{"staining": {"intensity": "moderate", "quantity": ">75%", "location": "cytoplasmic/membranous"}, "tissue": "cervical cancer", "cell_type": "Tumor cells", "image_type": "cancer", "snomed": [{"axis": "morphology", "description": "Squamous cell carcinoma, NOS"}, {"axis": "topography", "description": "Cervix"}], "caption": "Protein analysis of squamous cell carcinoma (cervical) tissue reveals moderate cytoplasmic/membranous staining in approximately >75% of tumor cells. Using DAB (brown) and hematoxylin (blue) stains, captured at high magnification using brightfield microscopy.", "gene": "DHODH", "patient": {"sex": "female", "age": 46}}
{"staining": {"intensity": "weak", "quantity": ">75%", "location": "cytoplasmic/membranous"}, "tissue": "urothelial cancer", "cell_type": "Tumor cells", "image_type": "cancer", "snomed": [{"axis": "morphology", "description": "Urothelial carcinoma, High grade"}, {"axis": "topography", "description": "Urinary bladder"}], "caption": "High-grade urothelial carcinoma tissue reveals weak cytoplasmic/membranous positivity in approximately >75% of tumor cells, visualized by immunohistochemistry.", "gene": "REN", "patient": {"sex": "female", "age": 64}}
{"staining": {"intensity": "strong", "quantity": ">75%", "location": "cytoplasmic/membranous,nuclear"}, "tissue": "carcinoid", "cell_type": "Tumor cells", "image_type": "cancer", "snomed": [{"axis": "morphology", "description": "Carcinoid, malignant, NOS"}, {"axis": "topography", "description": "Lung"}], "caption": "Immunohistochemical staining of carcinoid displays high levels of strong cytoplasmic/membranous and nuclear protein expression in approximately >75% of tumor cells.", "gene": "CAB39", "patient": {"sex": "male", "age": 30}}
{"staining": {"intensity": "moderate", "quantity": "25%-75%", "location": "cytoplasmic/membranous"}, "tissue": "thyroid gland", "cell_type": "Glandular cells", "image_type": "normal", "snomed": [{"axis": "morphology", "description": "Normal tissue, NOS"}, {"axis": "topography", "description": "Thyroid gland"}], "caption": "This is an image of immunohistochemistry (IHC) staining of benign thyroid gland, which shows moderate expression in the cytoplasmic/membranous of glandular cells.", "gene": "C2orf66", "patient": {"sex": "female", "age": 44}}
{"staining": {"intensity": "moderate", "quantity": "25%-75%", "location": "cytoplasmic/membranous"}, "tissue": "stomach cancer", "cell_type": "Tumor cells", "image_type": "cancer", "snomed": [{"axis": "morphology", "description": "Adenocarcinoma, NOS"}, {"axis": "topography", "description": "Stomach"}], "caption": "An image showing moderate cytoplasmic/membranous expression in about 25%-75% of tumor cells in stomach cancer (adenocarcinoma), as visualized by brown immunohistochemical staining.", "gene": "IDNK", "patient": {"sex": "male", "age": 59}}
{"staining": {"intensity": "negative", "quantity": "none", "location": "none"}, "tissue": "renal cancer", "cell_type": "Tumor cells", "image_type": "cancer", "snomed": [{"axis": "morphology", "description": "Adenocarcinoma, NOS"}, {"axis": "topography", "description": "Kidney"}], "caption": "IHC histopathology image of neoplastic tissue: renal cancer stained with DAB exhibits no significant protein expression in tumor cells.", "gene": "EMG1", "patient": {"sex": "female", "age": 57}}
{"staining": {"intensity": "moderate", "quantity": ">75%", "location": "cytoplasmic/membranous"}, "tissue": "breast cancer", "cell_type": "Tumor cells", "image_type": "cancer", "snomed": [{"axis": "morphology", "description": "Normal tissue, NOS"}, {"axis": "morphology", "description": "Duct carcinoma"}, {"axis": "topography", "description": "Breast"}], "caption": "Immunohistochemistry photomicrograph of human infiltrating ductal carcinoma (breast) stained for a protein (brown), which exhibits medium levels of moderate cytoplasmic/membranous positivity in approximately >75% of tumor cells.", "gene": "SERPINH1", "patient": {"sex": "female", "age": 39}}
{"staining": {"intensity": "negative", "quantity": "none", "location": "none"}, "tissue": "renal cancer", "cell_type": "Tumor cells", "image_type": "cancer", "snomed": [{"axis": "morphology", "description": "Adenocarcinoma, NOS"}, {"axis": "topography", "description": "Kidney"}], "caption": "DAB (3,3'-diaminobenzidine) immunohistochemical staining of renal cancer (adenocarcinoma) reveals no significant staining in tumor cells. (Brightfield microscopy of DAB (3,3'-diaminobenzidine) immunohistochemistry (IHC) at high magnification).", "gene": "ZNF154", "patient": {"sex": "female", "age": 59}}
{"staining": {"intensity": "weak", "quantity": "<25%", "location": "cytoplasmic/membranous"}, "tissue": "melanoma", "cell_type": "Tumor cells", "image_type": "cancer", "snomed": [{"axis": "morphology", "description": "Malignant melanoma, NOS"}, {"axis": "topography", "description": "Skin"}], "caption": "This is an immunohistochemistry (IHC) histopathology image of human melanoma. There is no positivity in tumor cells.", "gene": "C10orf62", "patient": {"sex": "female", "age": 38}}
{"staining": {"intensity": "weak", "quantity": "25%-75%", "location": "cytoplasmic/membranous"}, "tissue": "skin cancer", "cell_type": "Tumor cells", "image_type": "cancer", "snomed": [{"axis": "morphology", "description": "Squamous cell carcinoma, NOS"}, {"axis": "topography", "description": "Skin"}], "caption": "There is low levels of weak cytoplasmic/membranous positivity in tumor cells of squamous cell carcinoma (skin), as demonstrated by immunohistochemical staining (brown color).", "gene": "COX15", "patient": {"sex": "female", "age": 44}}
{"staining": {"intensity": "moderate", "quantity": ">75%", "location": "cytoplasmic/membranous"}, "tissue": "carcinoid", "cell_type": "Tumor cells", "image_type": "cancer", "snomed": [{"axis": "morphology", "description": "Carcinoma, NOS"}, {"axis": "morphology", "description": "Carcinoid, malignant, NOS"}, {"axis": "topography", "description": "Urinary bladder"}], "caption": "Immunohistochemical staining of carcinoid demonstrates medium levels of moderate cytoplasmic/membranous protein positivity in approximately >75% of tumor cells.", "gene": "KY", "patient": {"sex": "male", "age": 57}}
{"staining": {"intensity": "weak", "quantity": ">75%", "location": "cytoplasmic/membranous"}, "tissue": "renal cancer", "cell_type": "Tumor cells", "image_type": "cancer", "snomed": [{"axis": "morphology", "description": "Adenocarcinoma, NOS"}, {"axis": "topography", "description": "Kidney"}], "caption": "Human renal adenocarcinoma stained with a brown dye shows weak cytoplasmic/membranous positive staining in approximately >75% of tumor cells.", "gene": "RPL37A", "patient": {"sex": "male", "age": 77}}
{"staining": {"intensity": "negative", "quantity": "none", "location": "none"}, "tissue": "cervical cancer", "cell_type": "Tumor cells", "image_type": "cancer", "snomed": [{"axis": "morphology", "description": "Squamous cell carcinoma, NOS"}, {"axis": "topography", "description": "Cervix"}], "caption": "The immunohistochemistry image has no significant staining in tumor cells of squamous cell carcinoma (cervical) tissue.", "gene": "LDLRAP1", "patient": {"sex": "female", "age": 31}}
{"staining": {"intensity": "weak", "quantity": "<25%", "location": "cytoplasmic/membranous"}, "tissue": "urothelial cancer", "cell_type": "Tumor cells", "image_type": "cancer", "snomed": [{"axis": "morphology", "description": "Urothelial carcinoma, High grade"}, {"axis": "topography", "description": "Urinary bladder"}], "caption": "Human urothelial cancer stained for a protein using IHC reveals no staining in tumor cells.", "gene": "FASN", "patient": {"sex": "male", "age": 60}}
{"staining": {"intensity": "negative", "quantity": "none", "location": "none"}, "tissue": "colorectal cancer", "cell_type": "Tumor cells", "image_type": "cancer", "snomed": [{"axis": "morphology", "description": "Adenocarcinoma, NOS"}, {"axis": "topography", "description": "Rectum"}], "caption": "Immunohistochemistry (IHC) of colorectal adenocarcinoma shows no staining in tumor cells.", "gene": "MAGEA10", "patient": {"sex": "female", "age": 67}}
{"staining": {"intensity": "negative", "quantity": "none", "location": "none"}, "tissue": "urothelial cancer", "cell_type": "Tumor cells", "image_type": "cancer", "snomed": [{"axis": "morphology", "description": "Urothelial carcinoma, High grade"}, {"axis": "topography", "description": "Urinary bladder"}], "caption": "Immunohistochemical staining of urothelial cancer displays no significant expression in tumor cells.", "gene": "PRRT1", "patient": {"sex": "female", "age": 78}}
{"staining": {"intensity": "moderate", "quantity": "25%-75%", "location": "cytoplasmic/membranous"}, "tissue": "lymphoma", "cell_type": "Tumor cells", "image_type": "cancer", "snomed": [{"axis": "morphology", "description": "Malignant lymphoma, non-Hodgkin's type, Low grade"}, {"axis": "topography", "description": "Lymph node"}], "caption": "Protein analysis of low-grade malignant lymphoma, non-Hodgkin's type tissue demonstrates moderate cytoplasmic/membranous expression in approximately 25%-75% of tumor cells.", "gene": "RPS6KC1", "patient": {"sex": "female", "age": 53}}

-*-*-

**EXERCISE DESCRIPTION**
Return, word for word, the lines of the data above from the line with "immunohistochemistry image has" through the line with "staining of urothelial", inclusive.

**ANSWER BOX**
{"staining": {"intensity": "negative", "quantity": "none", "location": "none"}, "tissue": "cervical cancer", "cell_type": "Tumor cells", "image_type": "cancer", "snomed": [{"axis": "morphology", "description": "Squamous cell carcinoma, NOS"}, {"axis": "topography", "description": "Cervix"}], "caption": "The immunohistochemistry image has no significant staining in tumor cells of squamous cell carcinoma (cervical) tissue.", "gene": "LDLRAP1", "patient": {"sex": "female", "age": 31}}
{"staining": {"intensity": "weak", "quantity": "<25%", "location": "cytoplasmic/membranous"}, "tissue": "urothelial cancer", "cell_type": "Tumor cells", "image_type": "cancer", "snomed": [{"axis": "morphology", "description": "Urothelial carcinoma, High grade"}, {"axis": "topography", "description": "Urinary bladder"}], "caption": "Human urothelial cancer stained for a protein using IHC reveals no staining in tumor cells.", "gene": "FASN", "patient": {"sex": "male", "age": 60}}
{"staining": {"intensity": "negative", "quantity": "none", "location": "none"}, "tissue": "colorectal cancer", "cell_type": "Tumor cells", "image_type": "cancer", "snomed": [{"axis": "morphology", "description": "Adenocarcinoma, NOS"}, {"axis": "topography", "description": "Rectum"}], "caption": "Immunohistochemistry (IHC) of colorectal adenocarcinoma shows no staining in tumor cells.", "gene": "MAGEA10", "patient": {"sex": "female", "age": 67}}
{"staining": {"intensity": "negative", "quantity": "none", "location": "none"}, "tissue": "urothelial cancer", "cell_type": "Tumor cells", "image_type": "cancer", "snomed": [{"axis": "morphology", "description": "Urothelial carcinoma, High grade"}, {"axis": "topography", "description": "Urinary bladder"}], "caption": "Immunohistochemical staining of urothelial cancer displays no significant expression in tumor cells.", "gene": "PRRT1", "patient": {"sex": "female", "age": 78}}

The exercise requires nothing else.